«Sentioque inexpletum quiddam in precordiis meis semper»: Petrarca, l’insoddisfazione e la radicale incompiutezza dell’esperienza. Il confronto sempre attuale tra la ragione e l’amore vissuto nel grande poeta, nell’uso del volgare che ben rifletté il conflitto tra le sue debolezze e i suoi conflitti ideologici.
Francesco Petrarca era solito chiamare i propri componimenti poetici in volgare «nugae», cosette di poco conto rispetto alle grandi opere in latino – l’ Africa e il De viris soprattutto –, alle quali pensava di affidare verosimilmente la propria fama presso posteri. Ad ogni occasione egli, alla leggerezza degli scritti in volgare, oppose la «caritas maiorum operum, que in diutius interrupta, non sine expectatione multorum de minibus meis pendent» (Fam. I 1, 7).

[Compito assegnato A]: Riproduci dal testo su Petrarca il brano che comincia con "Francesco Petrarca era" e si conclude con "(Fam. I 1, 7).".
[Compito assegnato B]: Nel testo su Petrarca, con quale termine il poeta chiamava i propri componimenti poetici in volgare?
[Compito assegnato C]: Traduci in inglese questa frase del testo su Petrarca: "Francesco Petrarca era solito chiamare i propri componimenti poetici in volgare «nugae», cosette di poco conto rispetto alle grandi opere in latino – l’ Africa e il De viris soprattutto –, alle quali pensava di affidare verosimilmente la propria fama presso posteri."

[Estratto dei dati]:
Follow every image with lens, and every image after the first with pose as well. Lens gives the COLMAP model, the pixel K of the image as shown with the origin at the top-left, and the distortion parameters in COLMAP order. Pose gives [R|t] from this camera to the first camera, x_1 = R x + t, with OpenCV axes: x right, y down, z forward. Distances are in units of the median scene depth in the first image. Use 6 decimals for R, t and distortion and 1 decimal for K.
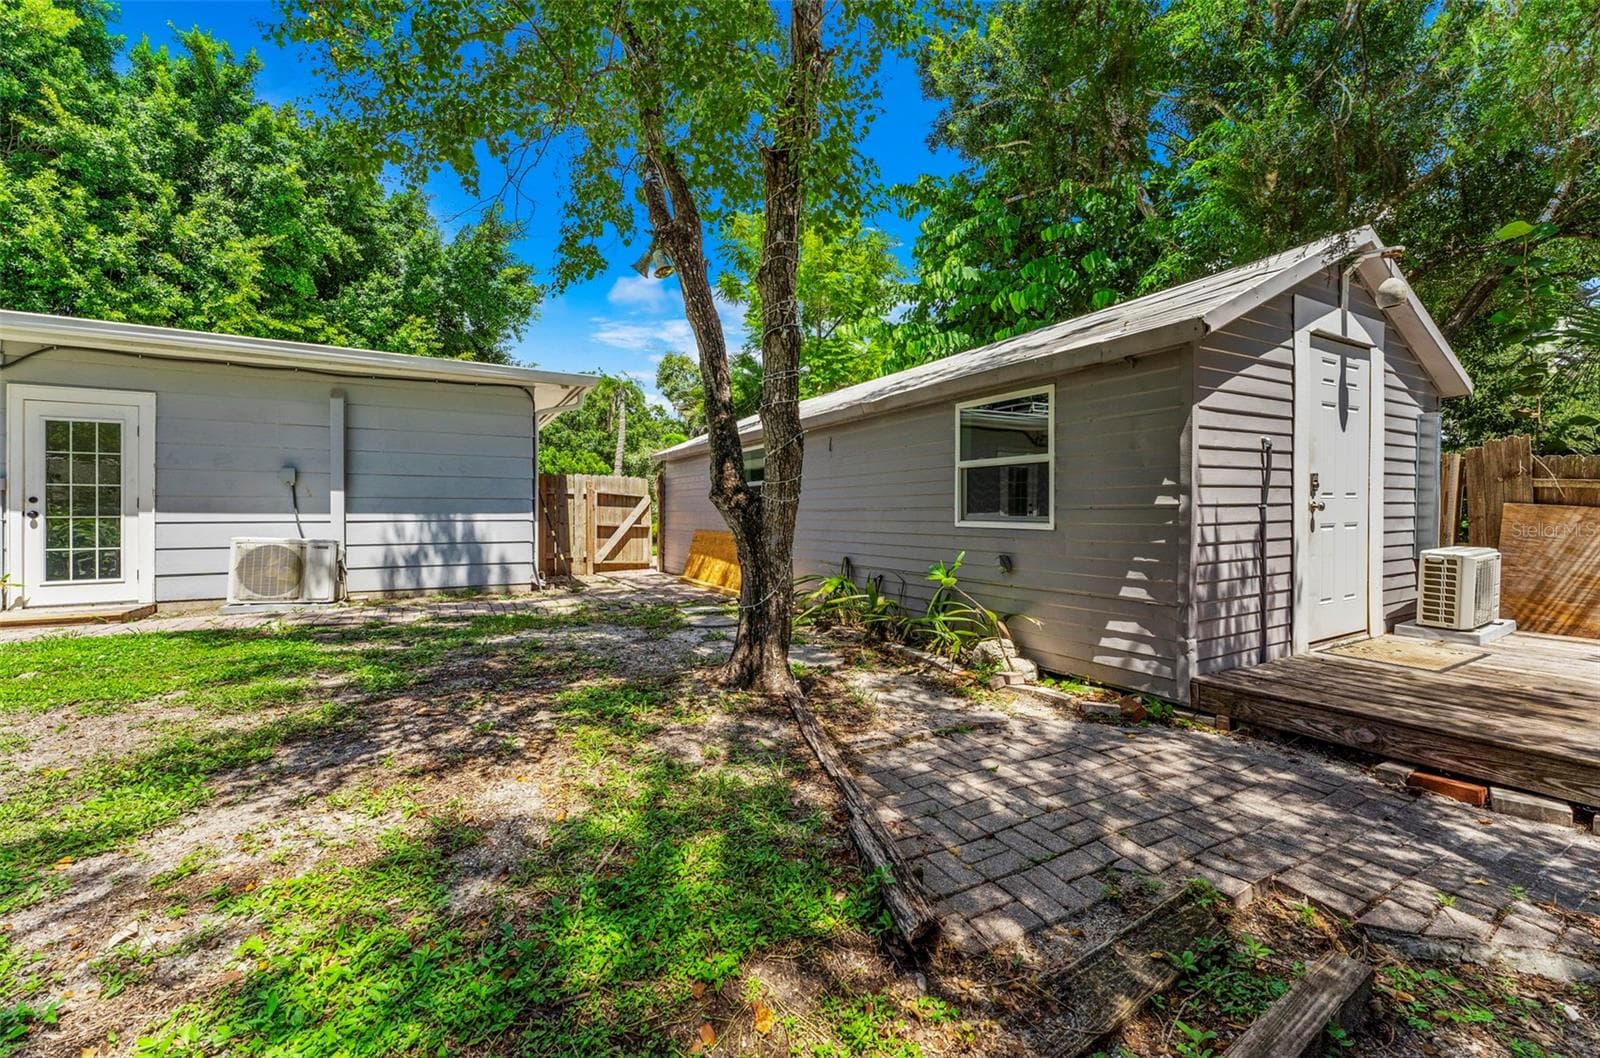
lens RADIAL K [[654.6, 0, 794.3], [0, 654.6, 521.8], [0, 0, 1]] dist [0.001278, 0.000250]
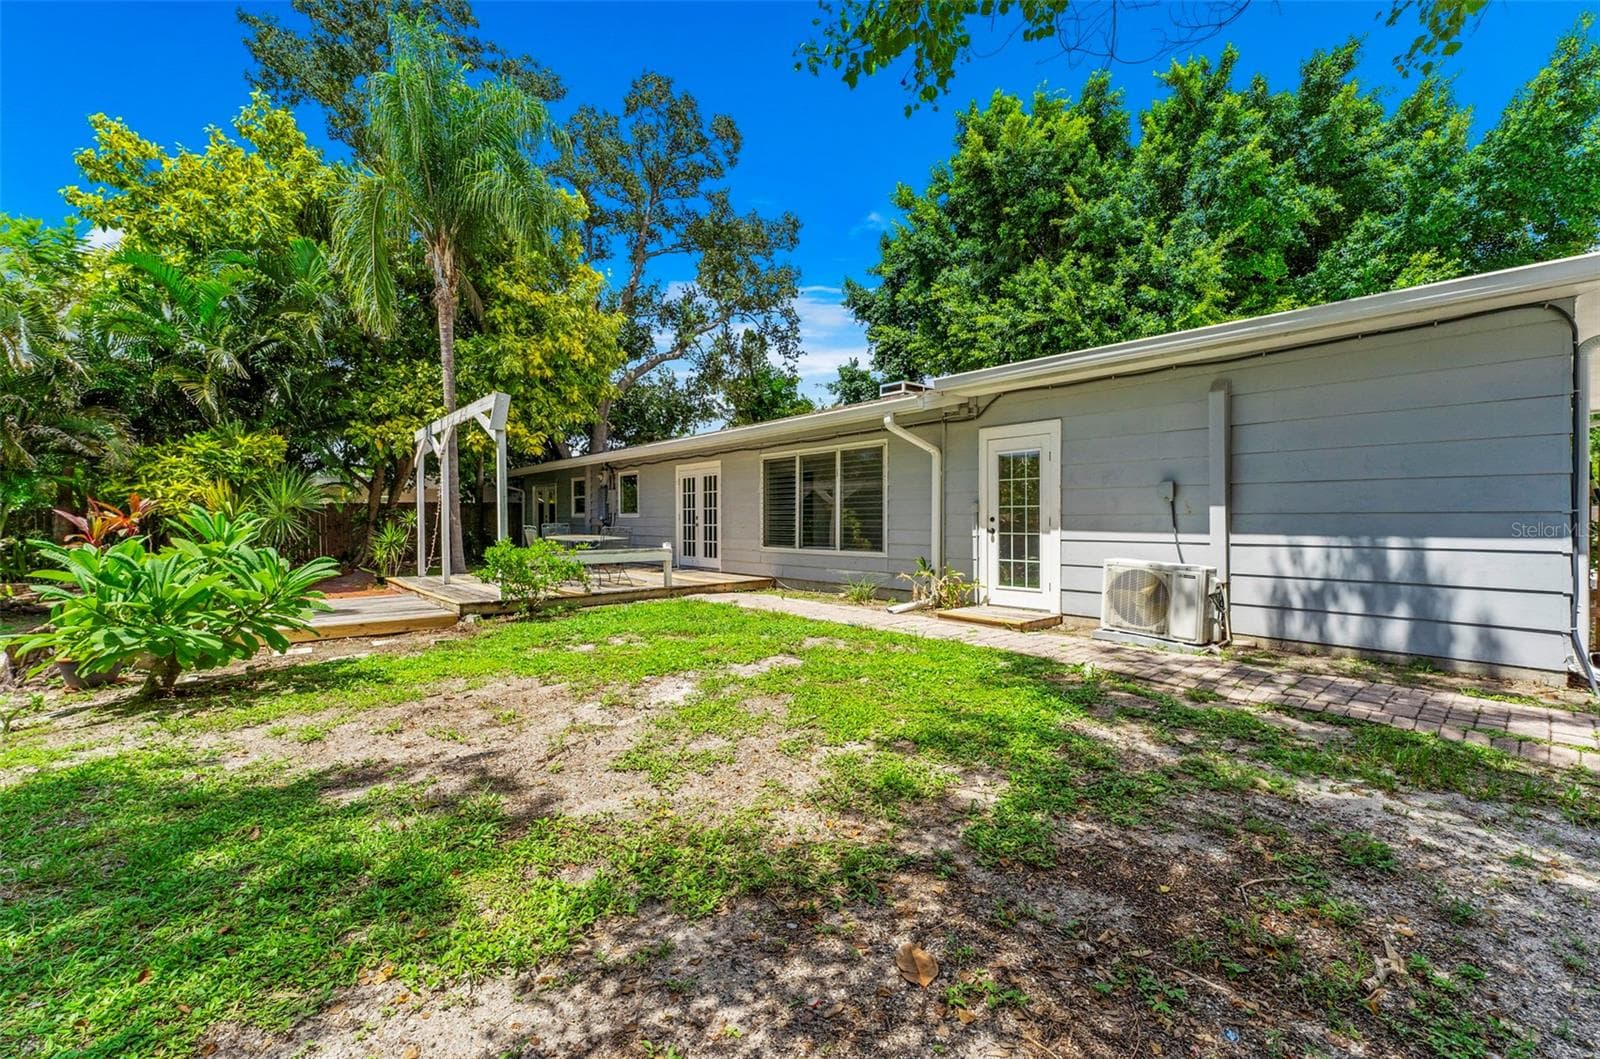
lens RADIAL K [[654.6, 0, 794.3], [0, 654.6, 522.3], [0, 0, 1]] dist [0.001278, 0.000250]
pose [[0.213013, 0.007755, -0.977019, -0.015530], [-0.003511, 0.999968, 0.007172, -0.028802], [0.977043, 0.001902, 0.213033, 0.294023]]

[Spazio della risposta A]:
Francesco Petrarca era solito chiamare i propri componimenti poetici in volgare «nugae», cosette di poco conto rispetto alle grandi opere in latino – l’ Africa e il De viris soprattutto –, alle quali pensava di affidare verosimilmente la propria fama presso posteri. Ad ogni occasione egli, alla leggerezza degli scritti in volgare, oppose la «caritas maiorum operum, que in diutius interrupta, non sine expectatione multorum de minibus meis pendent» (Fam. I 1, 7).

[Spazio della risposta B]: «Nugae», cioè cosette di poco conto rispetto alle grandi opere in latino.

[Spazio della risposta C]: Francesco Petrarca was in the habit of calling his own poetic compositions in the vernacular «nugae», trifles of little account compared with the great works in Latin (the Africa and the De viris above all), to which he probably intended to entrust his fame with posterity.